- IATA: none; ICAO: KHRJ; FAA LID: HRJ;

Summary
- Airport type: Public
- Owner: Harnett County
- Serves: Erwin, North Carolina
- Elevation AMSL: 202 ft (62 m)
- Coordinates: 35°22′49″N 078°43′56″W﻿ / ﻿35.38028°N 78.73222°W
- Interactive map of Harnett Regional Jetport

Runways
| Direction | Length |  | Surface |
| ft | m |
| 5/23 | 5,005 | 1,526 | Asphalt |

Statistics (2022)
- Aircraft operations (year ending 8/12/2022): 51,300
- Based aircraft: 38
- Source: Federal Aviation Administration

= Harnett Regional Jetport =

Airport in North Carolina, US

Harnett Regional Jetport is a county-owned public-use airport in Harnett County, North Carolina, United States.
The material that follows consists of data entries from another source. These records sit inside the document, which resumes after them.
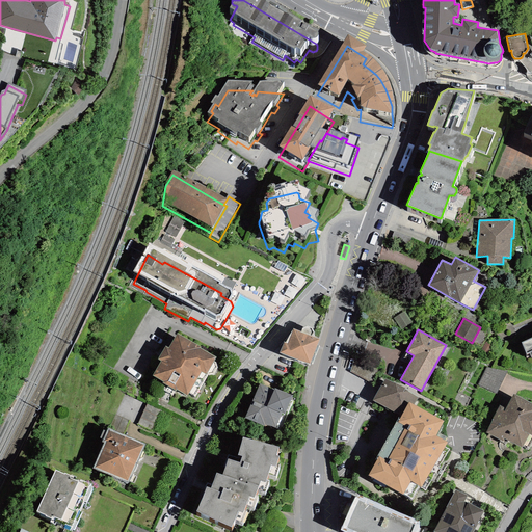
[(216,357),(176,334),(167,348),(165,346),(158,358),(161,361),(152,375),(163,381),(162,382),(175,391),(176,390),(186,396),(189,393),(193,396),(207,374),(208,375),(213,373),(217,368),(215,363),(214,362),(216,357)]
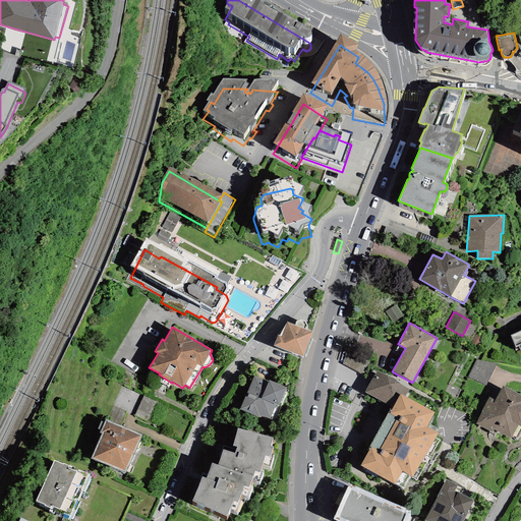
[(278,344),(274,355),(298,364),(303,368),(312,343),(304,340),(307,334),(305,329),(300,327),(295,330),(293,335),(287,332),(281,346),(278,344)]
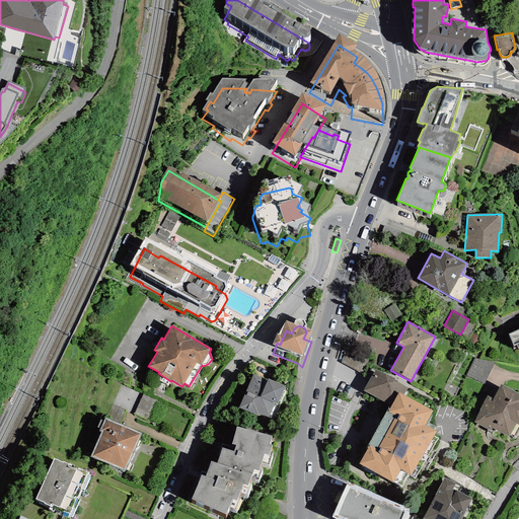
[(518,340),(509,344),(513,356),(518,353),(518,340)]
The airport is located four nautical miles (7 km) northwest of the central business district of Erwin. It was formerly known as Harnett County Airport.

Although many U.S. airports use the same three-letter location identifier for the FAA and IATA, this facility is assigned HRJ by the FAA but has no designation from the IATA. The airport's ICAO identifier is KHRJ.
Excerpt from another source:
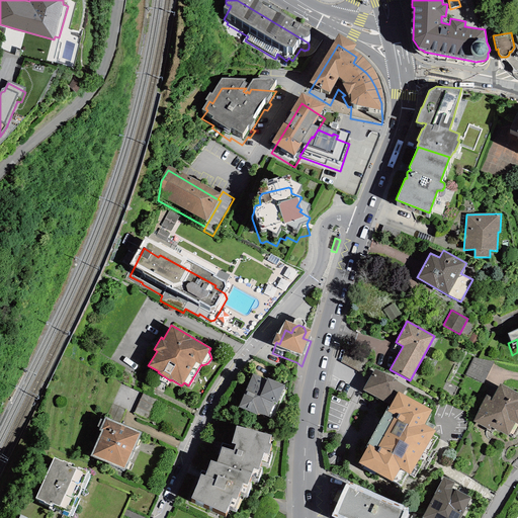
[(476,355),(466,374),(485,382),(493,363),(476,355)]
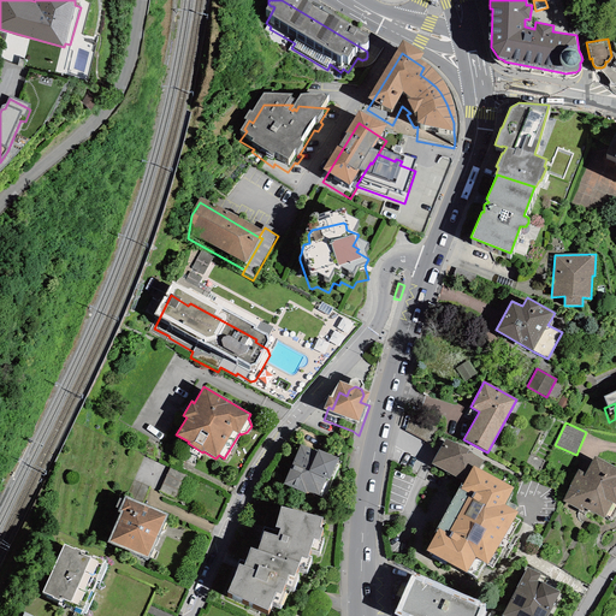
[(468,449),(445,438),(431,463),(462,481),(465,483),(473,466),(479,469),(484,461),(467,450),(468,449)]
== Facilities and aircraft ==
Harnett Regional Jetport covers an area of 152 acre at an elevation of 202 feet (62 m) above mean sea level. It has one runway designated 5/23 with an asphalt surface measuring 5,005 by 75 feet (1,526 x 23 m).
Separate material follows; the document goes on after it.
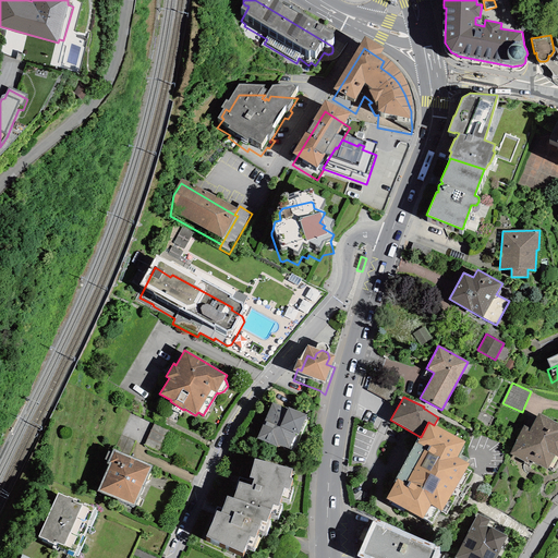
[(288,417),(271,411),(256,446),(277,455),(278,452),(289,457),(294,445),(299,446),(306,427),(288,419),(288,417)]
For the 12-month period ending August 12, 2022, the airport had 51,300 aircraft operations, an average of 140 per day: 85% general aviation, 14% military, and <1% air taxi. At that time there were 38 aircraft based at this airport: 32 single-engine, 3 multi-engine, 1 jet, 1 helicopter, and 1 ultra-light.